Lindsey A uses a ‘one bite rule’, which prompts her partner to taste every plant based meal, and reduces tension at mealtimes.
“Picky tastes can be relaxed, and over time my boyfriend has become way more open to trying things he never would have before”, Lindsey A says.
Sandra agrees, saying that serving regular plant based meals made her husband question, “Why would anyone choose to eat an animal when they don’t have to?”
4. Respect goes both ways
Respect is at the centre of every healthy relationship, and establishes patterns for ongoing communication and behaviour.
“It is important to respect and support the choices of your partner, even when your partner seems to be making ‘bad’ choices”, explains Dan, another vegan interviewed.
“There’s a tendency to try and bully others to conform to what you believe to be optimal – it takes a sense of perspective to allow others to discover what works best for them”.
In relationships between vegans and omnivores, respect will sometimes involve accepting that other viewpoints will not always align with our own.

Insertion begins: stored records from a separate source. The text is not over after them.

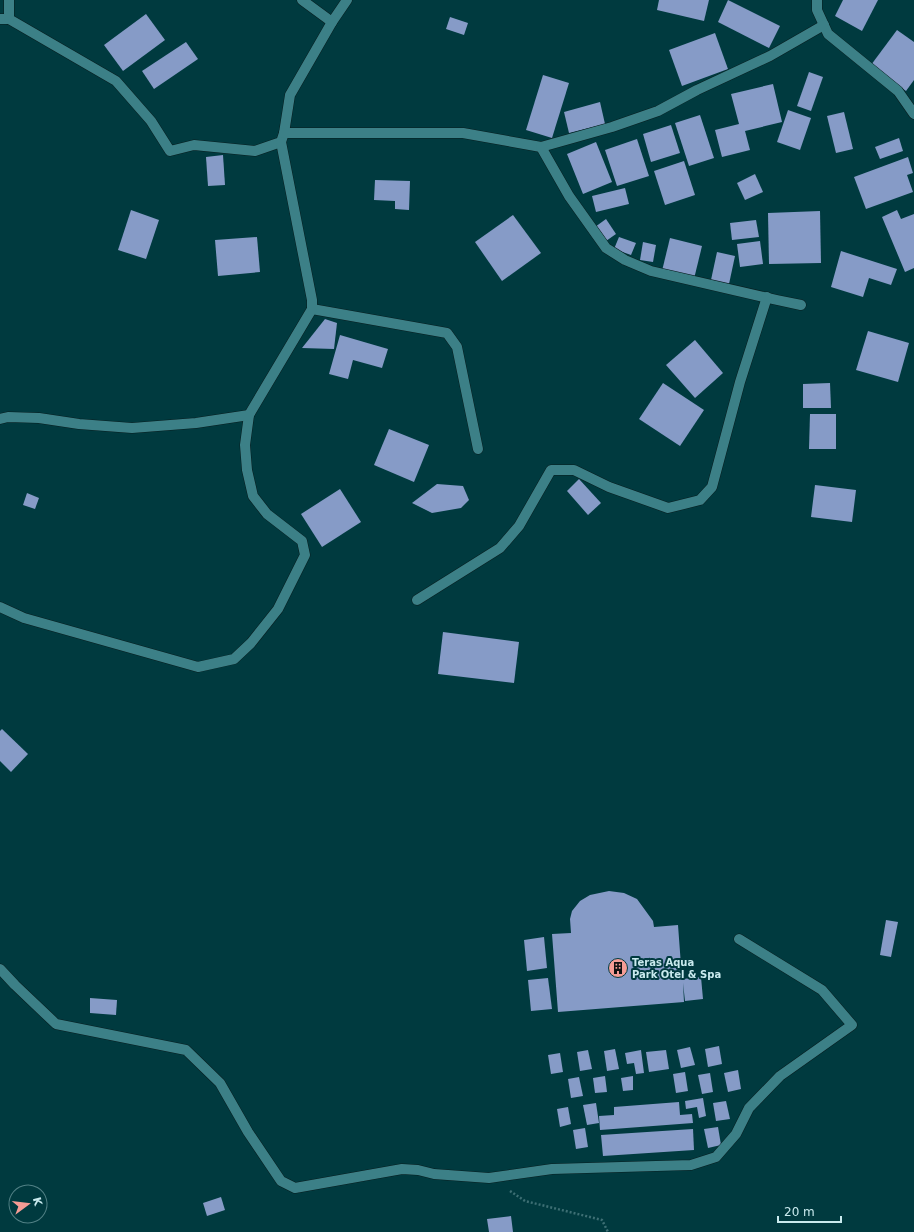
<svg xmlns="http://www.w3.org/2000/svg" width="914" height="1232" viewBox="0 0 914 1232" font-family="'DejaVu Sans',sans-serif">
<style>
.building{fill:#869bc7}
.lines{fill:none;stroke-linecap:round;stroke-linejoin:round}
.minor-casing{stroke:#081e20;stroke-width:11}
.path{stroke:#3d6f74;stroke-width:2.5;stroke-dasharray:2 2;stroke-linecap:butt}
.minor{stroke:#3c8087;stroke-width:10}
.labels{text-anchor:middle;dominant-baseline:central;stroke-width:4;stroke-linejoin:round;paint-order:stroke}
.poi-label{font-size:10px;font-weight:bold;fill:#c9eaee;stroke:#003a3f;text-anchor:start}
</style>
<rect width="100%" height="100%" fill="#003a3f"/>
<!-- building -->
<g class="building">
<polygon points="659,0 709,0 704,21 657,10"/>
<polygon points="728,0 780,26 769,48 718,22"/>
<polygon points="843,0 878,0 862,31 835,16"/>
<polygon points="146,14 165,40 123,71 104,45"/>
<polygon points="450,17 468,23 464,35 446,29"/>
<polygon points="897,30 914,42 914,80 906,91 871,65"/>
<polygon points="715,33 728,69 682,86 669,50"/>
<polygon points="186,42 198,59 154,89 142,71"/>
<polygon points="809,72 823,77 811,111 797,106"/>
<polygon points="543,75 569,83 552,138 526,130"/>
<polygon points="773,84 782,122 745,131 750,150 722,157 715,130 739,124 731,94"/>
<polygon points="600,102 605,124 569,133 564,112"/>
<polygon points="788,110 811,118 800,150 777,142"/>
<polygon points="844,112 853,149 836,153 827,116"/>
<polygon points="700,115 714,158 689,166 675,123"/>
<polygon points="671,125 680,153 651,162 643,134"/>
<polygon points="899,138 903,151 880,159 875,147"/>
<polygon points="637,139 649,176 617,186 605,150"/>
<polygon points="596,142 612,182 583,194 567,154"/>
<polygon points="223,155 225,185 208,186 206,157"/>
<polygon points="908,157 913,173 907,175 913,192 866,209 854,177"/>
<polygon points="684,161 695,195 665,205 654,171"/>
<polygon points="755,174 763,192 745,200 737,183"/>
<polygon points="375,180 410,181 409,210 395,209 395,201 374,200"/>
<polygon points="625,188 629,204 596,212 592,196"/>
<polygon points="131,210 159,220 146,259 118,250"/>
<polygon points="897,210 901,219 914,214 914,268 905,272 882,217"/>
<polygon points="820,211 821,263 769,264 768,213"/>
<polygon points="513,215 541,253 502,281 475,242"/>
<polygon points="606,219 616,234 606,241 595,227"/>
<polygon points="756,220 759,237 732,240 730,223"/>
<polygon points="257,237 260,272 218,276 215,240"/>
<polygon points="619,237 636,243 631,255 614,249"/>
<polygon points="670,238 702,246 693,283 661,275"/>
<polygon points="760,241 763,264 740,267 737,244"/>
<polygon points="643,242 656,245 653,262 640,260"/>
<polygon points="841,251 897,269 891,285 869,278 863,297 831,287"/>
<polygon points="717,252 735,256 729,284 711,280"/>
<polygon points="325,319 337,323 334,349 302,348"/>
<polygon points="868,331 909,343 898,382 856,370"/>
<polygon points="340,335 388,349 382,368 353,360 348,379 329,374"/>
<polygon points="695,340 723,373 695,398 666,365"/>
<polygon points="663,383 704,410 680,446 639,419"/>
<polygon points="830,383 831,408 803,408 803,384"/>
<polygon points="810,414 836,414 836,449 809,449"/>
<polygon points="389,429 429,445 414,482 374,465"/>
<polygon points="579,479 601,503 588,515 567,491"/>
<polygon points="437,484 463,486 469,500 461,508 432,513 412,503"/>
<polygon points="815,485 856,490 852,522 811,517"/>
<polygon points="340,489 361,522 322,547 301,514"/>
<polygon points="27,493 39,498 35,509 23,505"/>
<polygon points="443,632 519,642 514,683 438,674"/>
<polygon points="2,729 28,754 11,772 0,761 0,731"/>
<polygon points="609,891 624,893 637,899 653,921 654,927 678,925 682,979 701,977 703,999 685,1001 683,983 684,1002 558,1012 552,934 571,933 570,919 572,911 580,901 590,895"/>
<polygon points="886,920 898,922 891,957 880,955"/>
<polygon points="544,937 547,968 527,971 524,940"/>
<polygon points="548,978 552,1009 531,1011 528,980"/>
<polygon points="90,998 117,1000 116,1015 90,1013"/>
<polygon points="719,1046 722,1064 708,1067 705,1049"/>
<polygon points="690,1047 695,1065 681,1068 677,1050"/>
<polygon points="615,1049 619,1069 607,1071 604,1051"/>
<polygon points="588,1050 592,1069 580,1071 577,1052"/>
<polygon points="641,1050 644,1073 636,1074 634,1063 627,1064 625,1053"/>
<polygon points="666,1050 669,1069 649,1072 646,1052"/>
<polygon points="560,1053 563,1072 551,1074 548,1055"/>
<polygon points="738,1070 741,1089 728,1092 724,1073"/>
<polygon points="685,1072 688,1091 676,1093 673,1074"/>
<polygon points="710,1073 713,1092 702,1094 698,1075"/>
<polygon points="605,1076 607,1092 595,1093 593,1078"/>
<polygon points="633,1076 633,1090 623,1091 621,1078"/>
<polygon points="579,1077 583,1096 571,1098 568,1079"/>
<polygon points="703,1098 706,1116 699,1118 697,1107 686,1109 685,1101"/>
<polygon points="726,1101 730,1119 716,1121 713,1103"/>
<polygon points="679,1102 680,1115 692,1114 693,1123 600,1130 599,1116 614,1115 614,1107"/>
<polygon points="596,1103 599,1123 587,1125 583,1105"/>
<polygon points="568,1107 571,1124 560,1127 557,1109"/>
<polygon points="718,1127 721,1145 708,1148 704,1129"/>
<polygon points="585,1128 588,1147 576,1149 573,1130"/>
<polygon points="693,1129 694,1150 603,1156 601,1135"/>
<polygon points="221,1197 225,1210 207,1216 203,1203"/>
<polygon points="511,1216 513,1232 489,1232 487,1219"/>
</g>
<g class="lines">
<!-- minor casing -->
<g class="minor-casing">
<g id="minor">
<polyline points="302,0 332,22"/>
<polyline points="817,0 817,10 828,34 898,91 914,114"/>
<polyline points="0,19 9,19 116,81 151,121 170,151 194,145 255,151 281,142 284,133 290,95 332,22 347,0"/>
<polyline points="9,19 9,0"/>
<polyline points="284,133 463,133 541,147 612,127 658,111 697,90 770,56 824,25"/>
<polyline points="541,147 569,196 606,248 625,260 651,271 777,300 801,305"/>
<polyline points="312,309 447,333 457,347 478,449"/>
<polyline points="0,419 8,417 39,418 79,424 132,428 196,423 249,415"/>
<polyline points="417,600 500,548 519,526 551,470 574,470 609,487 668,508 700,500 712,487 740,382 767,297"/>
<polyline points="0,607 24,618 198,667 234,659 251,643 278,609 305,555 302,541 267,514 253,496 247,470 245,445 249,415 312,309 312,300 281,142"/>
<polyline points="0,969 15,985 56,1024 186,1050 220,1083 248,1132 281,1181 295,1188 402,1169 418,1170 434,1174 489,1178 552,1169 691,1165 716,1157 736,1134 749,1108 780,1076 852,1025 822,990 739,939"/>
</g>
</g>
<!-- path -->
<polyline class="path" points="510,1191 525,1201 602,1220 608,1232"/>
<!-- minor -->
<use href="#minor" class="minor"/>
</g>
<!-- icons -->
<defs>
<g id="building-disc" transform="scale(1)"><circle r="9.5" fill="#f59c95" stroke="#003a3f"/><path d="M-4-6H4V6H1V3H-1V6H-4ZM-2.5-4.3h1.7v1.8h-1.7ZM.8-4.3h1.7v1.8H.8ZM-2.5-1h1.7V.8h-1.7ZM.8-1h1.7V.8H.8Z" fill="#111"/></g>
</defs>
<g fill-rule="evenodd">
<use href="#building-disc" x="618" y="968"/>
</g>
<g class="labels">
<!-- poi labels -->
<g class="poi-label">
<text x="632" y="962">Teras Aqua<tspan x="632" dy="12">Park Otel &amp; Spa</tspan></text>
</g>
</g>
<!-- north arrow -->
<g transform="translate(28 1204) rotate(75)"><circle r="19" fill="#003a3f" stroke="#508085"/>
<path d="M0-3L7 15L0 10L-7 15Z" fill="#f59c95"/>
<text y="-6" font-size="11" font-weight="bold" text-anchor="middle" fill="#c9eaee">K</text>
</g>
<!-- scale -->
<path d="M778 1216v6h63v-6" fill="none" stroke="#c9eaee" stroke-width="2"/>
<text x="784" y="1216" font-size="12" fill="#c9eaee" stroke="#003a3f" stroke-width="3" paint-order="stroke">20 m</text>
</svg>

As Dan puts it, “[people] can believe and act however they want without my judgement, so long as the person’s action does not interfere with my freedom”.
5. Celebrate the small stuff
Recognising the progress you have shared as a couple is often more beneficial than expecting change to happen overnight.
“Celebrate the small victories… For example, cow’s milk is no longer a thing in our home”, says Lindsey A.
“It is important to remember that every reduction in meat is something to be appreciated”.
Choosing to respect individual differences can in fact provide the foundation for a stronger, more tolerant relationship.
As Andrea E puts it, “My husband hasn’t become vegan, but he’s become a lot closer to one since we’ve been together, and has agreed to raise our child vegan”.
“Don’t nag, just be an example of a happy, healthy vegan”.